Liderado pelo imunologista brasileiro Alexandre E. Nowill, um novo estudo científico apresentou um novo medicamento com grande eficácia no combate à sepse em animais.

O novo tratamento medicamentoso apresentado na pesquisa, denominado IRSh*, combina nove antígenos amplamente conhecidos na literatura médica e, ao ser associado à ação de antibióticos, revelou resultados promissores em camundongos com sepse induzida, determinando um aumento de 500% sobrevida desses animais.

Como o estudo foi feito

  • Divididos em quatro grupos, dezenas de camundongos com sepse polimicrobiana receberam quatro diferentes tratamentos: placebo (não tratados), tratamento com antibiótico em monoterapia, o novo produto IRSh* sozinho, e IRSh* associado a antibiótico.
  • Os resultados mostram que a nova droga combinada a antibióticos aumentou a sobrevida em um modelo experimental de sepse polimicrobiana em cinco vezes quando comparado com o uso tradicional isolado de antibióticos.

Conforme explica Nowill, os antimicrobianos agem bloqueando e inibindo a viabilidade, proliferação e ação dos germes, favorecendo sua eliminação pelo sistema imunológico e, desta forma, deslocando o equilíbrio da relação de "briga" do patógeno versus hospedeiro de forma positiva a favor do organismo. Este deslocamento positivo ocorre quando a resposta do sistema imunológico é correta e eficiente para combater e eliminar o invasor.

De acordo com o especialista, como a resposta inadequada e exagerada do sistema imunológico é o ponto chave, uma possível solução para esta doença é trocar, substituir ou modular, de forma mais sutil, a resposta imunológica inadequada e patológica, por uma eficiente e curadora, conjuntamente com o uso combinado de antimicrobianos eficientes.
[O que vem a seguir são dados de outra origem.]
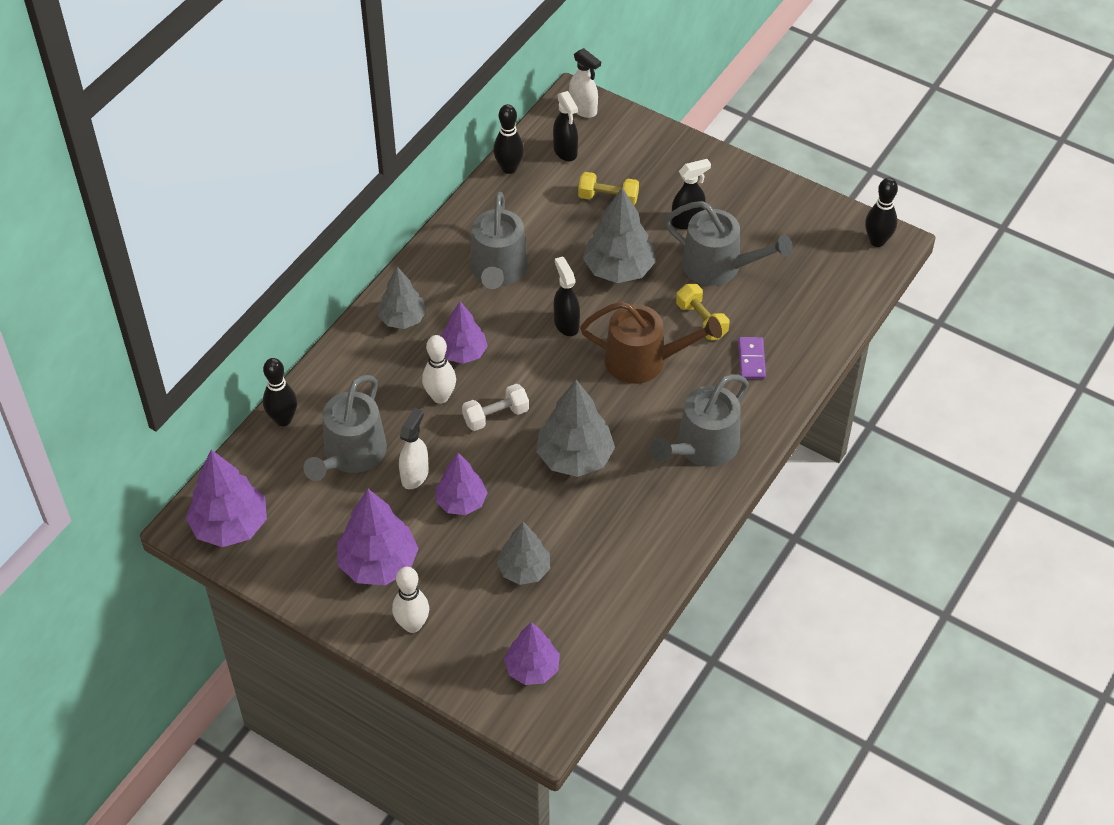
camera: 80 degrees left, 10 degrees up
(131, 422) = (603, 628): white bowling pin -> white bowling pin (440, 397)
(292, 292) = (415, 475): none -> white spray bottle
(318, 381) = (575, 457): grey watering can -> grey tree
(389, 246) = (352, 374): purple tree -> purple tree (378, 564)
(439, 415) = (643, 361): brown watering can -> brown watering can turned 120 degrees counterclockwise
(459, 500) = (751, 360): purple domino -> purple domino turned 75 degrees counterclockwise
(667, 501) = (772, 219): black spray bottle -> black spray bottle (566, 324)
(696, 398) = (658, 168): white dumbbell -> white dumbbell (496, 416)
"Com uma nova identidade ou roupagem, o invasor induz imediatamente no sistema imunológico uma resposta correta secundária (memória), que é capaz de eliminar o invasor, sem alterar as principais funções orgânicas, retirando, do patógeno agressor, o papel de comandante da resposta do corpo", explica. Em vez de o corpo se adaptar ao invasor, o agente biotecnológico adapta o agressor ao que o corpo já conhece e já tem imunidade para a nova imagem formada.

Nesse cenário, em vez de apenas um ou alguns germes, a proposta faz com que o organismo reconheça múltiplo e diversos agressores para os quais ele já tem memória. Esta ativação da memória poderia controlar e modular a atividade do sistema imunológico, tornando-o mais eficiente, sem provocar danos orgânicos e fornecer um novo contexto antiinflamatório em direção à cura dessa infecção generalizada, agindo em conjunto com os antibióticos tradicionais.

Possibilidade teurapêutica

Os próximos passos contemplam o estudo em porcos e, posteriormente, a aprovação dos órgãos regulatórios para utilização em estudos clínicos humanos.

Para o Dr. Luciano Azevedo, presidente do ILAS, a nova possibilidade terapêutica deve ser encarada com otimismo. "Nas últimas décadas, tivemos inúmeras terapias promissoras para sepse, que infelizmente não confirmaram esse benefício em estudos clínicos de grande porte. Nesse sentido, a nova proposta terapêutica do Dr. Alexandre Nowill já deu o primeiro passo e sugere amplas possibilidades futuras."